>>>>

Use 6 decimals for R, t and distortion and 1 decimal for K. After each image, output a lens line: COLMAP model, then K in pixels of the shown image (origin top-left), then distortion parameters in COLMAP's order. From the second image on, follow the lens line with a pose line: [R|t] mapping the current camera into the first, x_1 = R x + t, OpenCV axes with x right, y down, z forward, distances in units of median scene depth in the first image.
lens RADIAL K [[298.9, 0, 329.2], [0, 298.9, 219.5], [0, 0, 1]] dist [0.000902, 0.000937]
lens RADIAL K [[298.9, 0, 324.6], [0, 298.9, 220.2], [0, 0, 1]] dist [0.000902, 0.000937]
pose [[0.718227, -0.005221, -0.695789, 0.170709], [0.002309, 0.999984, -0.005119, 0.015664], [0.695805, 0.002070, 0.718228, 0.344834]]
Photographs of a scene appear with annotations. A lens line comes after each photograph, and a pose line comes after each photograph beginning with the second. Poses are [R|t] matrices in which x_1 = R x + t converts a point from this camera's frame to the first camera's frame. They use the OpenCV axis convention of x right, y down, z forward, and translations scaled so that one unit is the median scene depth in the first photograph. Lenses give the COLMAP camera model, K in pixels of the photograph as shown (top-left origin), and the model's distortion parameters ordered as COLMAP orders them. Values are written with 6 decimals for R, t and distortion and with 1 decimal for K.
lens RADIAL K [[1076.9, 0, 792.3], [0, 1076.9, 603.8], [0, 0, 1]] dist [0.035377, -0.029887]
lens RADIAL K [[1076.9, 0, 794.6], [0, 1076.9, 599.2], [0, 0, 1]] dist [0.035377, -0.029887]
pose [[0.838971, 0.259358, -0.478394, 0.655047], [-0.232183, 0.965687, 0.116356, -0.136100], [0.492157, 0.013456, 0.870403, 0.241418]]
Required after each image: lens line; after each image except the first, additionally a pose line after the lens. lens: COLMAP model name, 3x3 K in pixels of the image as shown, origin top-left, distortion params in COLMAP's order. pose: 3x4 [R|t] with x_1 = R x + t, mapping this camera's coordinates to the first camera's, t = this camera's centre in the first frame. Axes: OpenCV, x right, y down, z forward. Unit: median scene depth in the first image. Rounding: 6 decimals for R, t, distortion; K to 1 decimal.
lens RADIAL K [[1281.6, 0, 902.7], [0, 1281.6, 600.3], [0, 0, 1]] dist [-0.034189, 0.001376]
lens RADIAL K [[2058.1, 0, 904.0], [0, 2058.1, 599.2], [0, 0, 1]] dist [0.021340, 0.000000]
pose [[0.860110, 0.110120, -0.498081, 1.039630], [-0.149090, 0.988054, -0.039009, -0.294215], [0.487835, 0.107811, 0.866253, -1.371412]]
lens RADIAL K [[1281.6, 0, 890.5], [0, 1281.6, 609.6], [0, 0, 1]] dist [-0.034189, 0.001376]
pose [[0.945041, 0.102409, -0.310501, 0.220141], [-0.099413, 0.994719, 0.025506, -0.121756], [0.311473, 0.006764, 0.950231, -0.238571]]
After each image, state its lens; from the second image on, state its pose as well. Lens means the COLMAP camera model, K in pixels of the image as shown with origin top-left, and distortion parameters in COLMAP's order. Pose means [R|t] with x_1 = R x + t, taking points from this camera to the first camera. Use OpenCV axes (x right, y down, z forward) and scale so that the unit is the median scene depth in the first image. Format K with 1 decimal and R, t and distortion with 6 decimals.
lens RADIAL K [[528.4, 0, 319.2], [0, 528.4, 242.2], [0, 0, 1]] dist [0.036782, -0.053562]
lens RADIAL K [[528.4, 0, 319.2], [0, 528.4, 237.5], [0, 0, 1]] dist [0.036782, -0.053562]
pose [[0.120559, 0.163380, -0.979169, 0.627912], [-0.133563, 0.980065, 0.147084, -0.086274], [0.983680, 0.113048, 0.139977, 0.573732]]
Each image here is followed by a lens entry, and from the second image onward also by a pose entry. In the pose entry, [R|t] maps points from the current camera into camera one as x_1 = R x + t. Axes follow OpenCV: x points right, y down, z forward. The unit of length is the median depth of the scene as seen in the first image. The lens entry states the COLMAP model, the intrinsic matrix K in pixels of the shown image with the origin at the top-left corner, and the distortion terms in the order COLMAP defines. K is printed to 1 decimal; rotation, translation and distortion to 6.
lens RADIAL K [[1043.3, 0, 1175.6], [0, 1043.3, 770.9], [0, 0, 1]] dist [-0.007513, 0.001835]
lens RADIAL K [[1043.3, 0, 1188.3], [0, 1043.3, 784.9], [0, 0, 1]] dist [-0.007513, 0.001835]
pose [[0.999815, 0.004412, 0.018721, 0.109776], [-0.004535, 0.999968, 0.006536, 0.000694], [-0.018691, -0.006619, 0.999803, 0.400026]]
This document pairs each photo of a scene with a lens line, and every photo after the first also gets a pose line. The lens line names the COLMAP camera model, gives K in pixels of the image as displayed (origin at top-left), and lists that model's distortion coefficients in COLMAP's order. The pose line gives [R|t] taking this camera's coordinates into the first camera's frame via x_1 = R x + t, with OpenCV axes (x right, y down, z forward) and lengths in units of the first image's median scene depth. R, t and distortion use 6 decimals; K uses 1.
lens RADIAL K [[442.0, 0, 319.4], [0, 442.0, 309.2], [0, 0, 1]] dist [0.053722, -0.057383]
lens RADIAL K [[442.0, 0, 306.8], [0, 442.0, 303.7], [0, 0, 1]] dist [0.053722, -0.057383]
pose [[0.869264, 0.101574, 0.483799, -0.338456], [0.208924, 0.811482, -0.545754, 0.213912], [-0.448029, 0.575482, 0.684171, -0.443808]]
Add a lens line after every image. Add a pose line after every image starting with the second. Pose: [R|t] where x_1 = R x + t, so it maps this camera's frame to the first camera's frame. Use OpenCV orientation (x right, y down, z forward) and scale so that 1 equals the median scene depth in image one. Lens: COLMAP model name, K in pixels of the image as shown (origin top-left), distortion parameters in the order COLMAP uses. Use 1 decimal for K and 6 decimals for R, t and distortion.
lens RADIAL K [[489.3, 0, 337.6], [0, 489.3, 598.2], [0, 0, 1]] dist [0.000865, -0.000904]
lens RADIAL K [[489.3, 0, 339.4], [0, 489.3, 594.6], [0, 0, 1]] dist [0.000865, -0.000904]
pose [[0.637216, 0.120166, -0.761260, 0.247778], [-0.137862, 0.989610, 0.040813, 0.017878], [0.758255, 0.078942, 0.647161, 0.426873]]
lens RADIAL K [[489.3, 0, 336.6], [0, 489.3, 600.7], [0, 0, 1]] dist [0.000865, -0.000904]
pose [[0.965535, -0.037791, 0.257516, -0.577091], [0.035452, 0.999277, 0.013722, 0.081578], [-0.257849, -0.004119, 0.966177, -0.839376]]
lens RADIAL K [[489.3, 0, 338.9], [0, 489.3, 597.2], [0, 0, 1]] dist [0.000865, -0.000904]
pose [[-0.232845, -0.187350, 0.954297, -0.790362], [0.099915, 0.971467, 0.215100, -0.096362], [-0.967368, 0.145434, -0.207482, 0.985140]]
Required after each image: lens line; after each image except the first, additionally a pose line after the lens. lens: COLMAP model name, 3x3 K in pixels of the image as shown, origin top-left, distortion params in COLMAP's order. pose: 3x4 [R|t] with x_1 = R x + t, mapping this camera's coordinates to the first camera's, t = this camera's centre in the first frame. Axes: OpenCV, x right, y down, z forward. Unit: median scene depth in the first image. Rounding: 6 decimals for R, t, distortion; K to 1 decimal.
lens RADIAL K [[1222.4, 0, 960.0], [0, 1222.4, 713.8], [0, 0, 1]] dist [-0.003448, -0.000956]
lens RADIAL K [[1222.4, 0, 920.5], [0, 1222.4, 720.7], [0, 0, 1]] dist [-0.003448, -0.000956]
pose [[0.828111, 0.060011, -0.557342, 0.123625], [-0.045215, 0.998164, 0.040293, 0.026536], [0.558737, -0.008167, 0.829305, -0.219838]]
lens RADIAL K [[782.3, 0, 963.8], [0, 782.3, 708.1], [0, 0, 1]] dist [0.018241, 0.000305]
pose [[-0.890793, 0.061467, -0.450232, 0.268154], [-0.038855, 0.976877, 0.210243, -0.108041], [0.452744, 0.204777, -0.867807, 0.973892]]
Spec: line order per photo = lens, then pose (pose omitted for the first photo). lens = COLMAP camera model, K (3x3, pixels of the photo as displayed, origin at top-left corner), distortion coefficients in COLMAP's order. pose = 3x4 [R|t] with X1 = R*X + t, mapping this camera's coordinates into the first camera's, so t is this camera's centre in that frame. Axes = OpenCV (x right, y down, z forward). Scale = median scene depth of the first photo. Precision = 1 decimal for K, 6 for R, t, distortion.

<<<<

• TASK ITEM
Copy out the records word for word, from the line with "This document pairs" to the line with "0.575482, 0.684171, -0.443808]]", keeping both of those lines.

• WRITTEN SOLUTION
This document pairs each photo of a scene with a lens line, and every photo after the first also gets a pose line. The lens line names the COLMAP camera model, gives K in pixels of the image as displayed (origin at top-left), and lists that model's distortion coefficients in COLMAP's order. The pose line gives [R|t] taking this camera's coordinates into the first camera's frame via x_1 = R x + t, with OpenCV axes (x right, y down, z forward) and lengths in units of the first image's median scene depth. R, t and distortion use 6 decimals; K uses 1.
lens RADIAL K [[442.0, 0, 319.4], [0, 442.0, 309.2], [0, 0, 1]] dist [0.053722, -0.057383]
lens RADIAL K [[442.0, 0, 306.8], [0, 442.0, 303.7], [0, 0, 1]] dist [0.053722, -0.057383]
pose [[0.869264, 0.101574, 0.483799, -0.338456], [0.208924, 0.811482, -0.545754, 0.213912], [-0.448029, 0.575482, 0.684171, -0.443808]]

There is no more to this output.